US hints at displeasure with Germany over spying row
The United States on Friday hinted at clear displeasure with Germany over its handling of a spying row, which saw the CIA chief in Berlin thrown out of the country.
The White House also rejected suggestions the showdown over apparent US recruiting of double agents could damage broader ties with the Berlin government and cooperation on issues like Ukraine.
White House spokesman Josh Earnest, who has all week declined to go into detail about the row because it touches on intelligence matters, did offer a window into US thinking.
"Allies with sophisticated intelligence agencies like the United States and Germany understand with some degree of detail exactly what those intelligence relationships and activities entail," Earnest said.
"Any differences that we have are most effectively resolved through established private channels, not through the media."
Asked whether it would be fair to interpret his statement as a criticism of Germany's response to the row, Earnest said it was up to journalists to parse his meaning.
But privately, some administration officials have expressed frustration with Germany's angry reaction to the reported discovery that two government intelligence officials were working for the CIA and to its decision to respond in a highly public manner.

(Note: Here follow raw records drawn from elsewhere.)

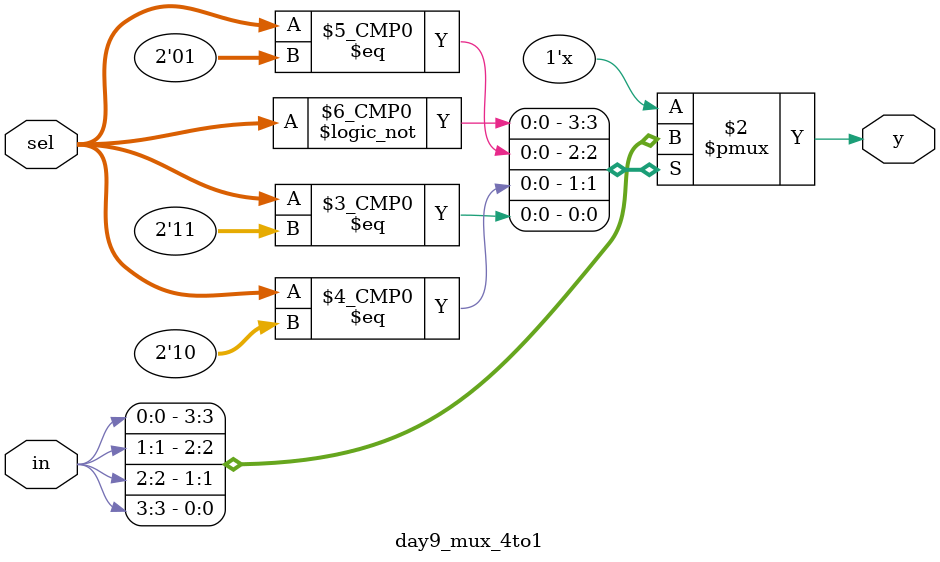
<source format=v>

module day9_mux_4to1(
    input wire [3:0] in,    // 4 inputs (bundled)
    input wire [1:0] sel,   // 2 select bits
    output reg y            // Output (must be 'reg' to use inside always block)
);

    // The "always" block triggers whenever 'in' or 'sel' changes
    always @(*) begin
        case(sel)
            2'b00: y = in[0]; // If sel is 00, output 0th bit
            2'b01: y = in[1]; // If sel is 01, output 1st bit
            2'b10: y = in[2]; // If sel is 10, output 2nd bit
            2'b11: y = in[3]; // If sel is 11, output 3rd bit
        endcase
    end

endmodule

</source>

The expulsion of the agency's top agent in Berlin marked an unusual and highly public show of fury by Germany toward its ally, and came with German Chancellor Angela Merkel under political pressure to respond to the latest in a string of disagreements over intelligence with the United States.
Earnest would not confirm that the CIA station chief had been sent home.
But he said Washington did understand the importance of the matter.
Washington also, "as a matter of course, respects the German government's wishes regarding the accreditation and presence of US diplomats in Germany," Earnest said.
The scandal, which follows German complaints that the National Security Agency (NSA) tapped Merkel's cellphone and over mass US Internet and telephone data sweeps, has whipped up considerable criticism of the United States in German politics.
But Earnest argued that the row should not make it more politically difficult for Merkel to act on issues important to the United States -- for instance toughening sanctions on Russia over Ukraine, which has been a tough sell in Germany.
"The reason that there is a strong ongoing national security and intelligence-sharing relationship between the United States and Germany is not because Chancellor Merkel is doing a favor for anybody in this country.
"She is doing that, and she is committed to that relationship as strongly as President Obama is, because it's in the best interests of the country that she was elected to lead."